In the gospel accounts of Luke and John we meet a woman named Martha, who together with her sister and brother, are friends of Jesus. In the home of Martha, Jesus and his little band of disciples were welcomed with gracious hospitality.
Of the two gospel narratives featuring Martha, the one most often remembered is that of Luke, where Martha and Jesus 'have words': …Jesus, tell my sister sitting at your feet to help me prepare this meal;… Martha, worry and distraction are stressing you; come here and sit awhile… .
We also meet Martha in the gospel of John, where Jesus' relationship with this family is touchingly revealed: …If you had been here my brother would not have died; …show me where you have laid him; …and Jesus wept… . At the graveside of her brother, a profound conversation between Jesus and Martha leads to a proclamation of faith like unto Peter's: "I believe that you are the Messiah, the Son of God, the one coming into the world". Jesus responds to this act of faith by Martha with the words, "I am the resurrection and the life".
Through time, as the cult of Martha developed, the images of maturity, strength, common sense, and concern for others predominated. As folklore and art capture in legendary form the life of Martha, two stories of some significance are noteworthy. In the first, Martha was among a small group of Christians expelled from Palestine after the death of Jesus. Sent off in a boat without a rudder or sail so that they might perish, providence intervened and the little band of Christians landed in Marseilles. Here Martha set about to share the Good News with the people of her newfound home. The second story relates that in the region of Aix, a fierce dragon roamed the village terrifying the entire community. Holding a cross in her hand, Martha sprinkled the beast with holy water. Placing her sash around its neck, she led the tamed dragon through the village. In the early days of our Congregation, both of these stories became part of our reflection on the life of faith and service of our patroness.

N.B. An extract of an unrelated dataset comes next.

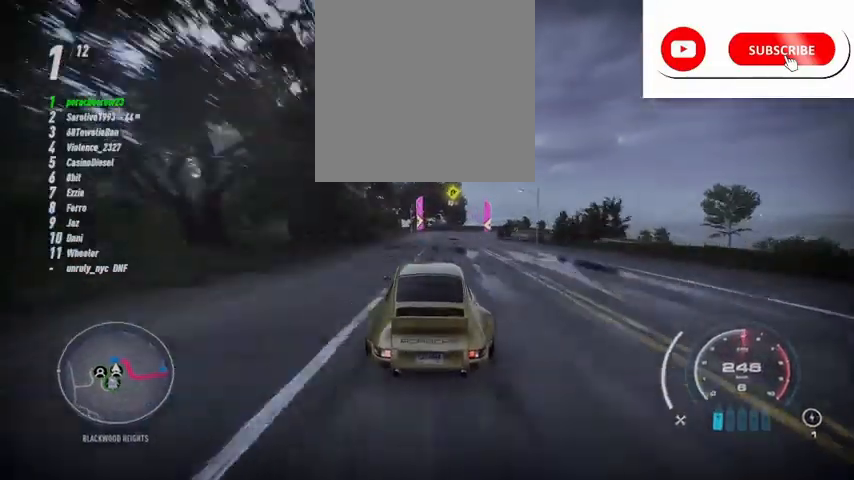
{"buttons": ["R2"], "left_stick": "up-right", "right_stick": "center", "events": [[500, "left_stick", "up-right"]]}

In the early fifties a new image arose. Martha, as depicted in statue, stands erect carrying a jar of oil, symbolic of the service of healing, of hospitality, and of blessing. In December, 2005, Tatiana Vartanova, a Canadian iconographer of Russian origin, completed her commissioned work of creating a sacred icon of Saint Martha, our patroness. In the unveiling ritual, Sister Theresa Parker, Congregation Leader, prayed, "May this sacred image be an aid and support in our prayer as it radiates what is beyond word and image. May this icon of our patroness call our hearts to the abiding presence of the Divine Mystery."
In reflecting on our Martha history we readily discover that Saint Martha holds a pivotal and sacred place in the heart of our Congregation. In choosing to live the Martha way of life, we are inspired by her loving relationship with Jesus, her spirit of welcoming hospitality, her courage in the face of difficulties and her compassionate presence in service to all.